The sooner, the better when it comes to creating new housing opportunities in Olmsted County.

That was one of the messages coming out of a Olmsted County Housing and Redevelopment Authority Board's retreat on Tuesday.

"I don't think we can continue to collect HRA property taxes and not have anything to show for another year," board member Gregg Wright said.

The county started collecting a $1.35 million HRA levy in 2016. Since then, funds have been used to cover federal shortfalls and establish some programs, such as the county's new home rehabilitation loan program, but some of the funds continue to sit in reserve.

"We've been in a mode of learning about housing, and we haven't articulated our goals," board member Sheila Kiscaden said as the retreat started.


Following a nearly three-hour discussion, goals began to take shape.

"I think we have direction to take the next steps," HRA Director Dave Dunn said. "That doesn't mean we're firing up bulldozers, but we're taking next steps."

Key among the next steps will be providing the HRA board with potential proposals to develop new housing in Olmsted County while seeking partners in the effort.

Currently, the HRA provides housing support for 2,756 people in the county, with the average household income of $22,400, which is close to 25 percent of the local average median income.

Dunn pointed out the HRA board must clarify who it wants to serve. While board members indicated a desire to focus on the lowest incomes, some noted a benefit to moving up to provide a mix after staff pointed out some higher-priced housing can generate revenue to support low-income housing.

With that in mind, the board tentatively agreed to focus on serving households earning 60 percent of the average median income or less. For a family of four, that would be approximately $52,800 a year.

However, members still voiced a desire to maintain the primary focus on the lowest incomes.

"At the county level, we generally are actively serving the most underserved people in the community because nobody else wants to serve them. That's just the facts of life," board member Jim Bier said, noting that focus needs to remain in place.


Board member Mark Thein agreed, noting the county shouldn't spread itself too thin when addressing housing by trying to tackle low-income and workforce housing, which typically caters to a slightly higher income bracket.

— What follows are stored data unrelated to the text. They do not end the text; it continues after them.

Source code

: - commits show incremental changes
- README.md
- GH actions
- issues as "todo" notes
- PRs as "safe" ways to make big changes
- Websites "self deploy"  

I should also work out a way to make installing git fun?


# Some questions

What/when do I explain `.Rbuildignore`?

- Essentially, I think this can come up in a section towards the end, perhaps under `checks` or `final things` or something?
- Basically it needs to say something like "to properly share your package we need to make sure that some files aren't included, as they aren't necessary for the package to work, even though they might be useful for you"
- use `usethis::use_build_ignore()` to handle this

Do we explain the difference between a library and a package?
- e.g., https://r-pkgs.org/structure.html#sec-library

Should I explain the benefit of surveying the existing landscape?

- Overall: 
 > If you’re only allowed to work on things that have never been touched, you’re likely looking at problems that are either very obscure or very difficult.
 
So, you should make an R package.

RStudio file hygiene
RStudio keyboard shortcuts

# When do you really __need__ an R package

"There's a shortage of both, and I don't think it's the same solution for both of those," he said.

Bier said other entities exist in the community that can drive the development of workforce housing.

"We have limited resources," he said. "We have to partner with people."

Dunn said he expects finding help will be easy once the HRA board clarifies its direction.

"If we tell people we want to find partnerships, I think partners will find us fairly quickly," he said.

Those partnerships could take many forms.

Bier indicated a desire to find developers who could build needed housing with county assistance. "Our future is not in building and operating these things," he said.


Wright, however, said he prefers a partnership that will keep the housing, and future revenue, in county control.

"For anything to be sustainable, you have to generate revenue," he said, noting financial projections predict the HRA levy will start to be consumed by administration and capital costs if the program grows without new revenue.

In the end, the board members indicated a desire to develop new housing, but also showed a desire to be updated on potential opportunities ses to preserve existing housing or help fund other projects.

While staff said they feel they have a clearer picture of the board's goals, board members indicated a desire for information as they clarify goals.

"I think there is still some conversation to be had from what I am hearing," said Community Services quality assurance specialist Michael Garner, who served as moderator for the retreat.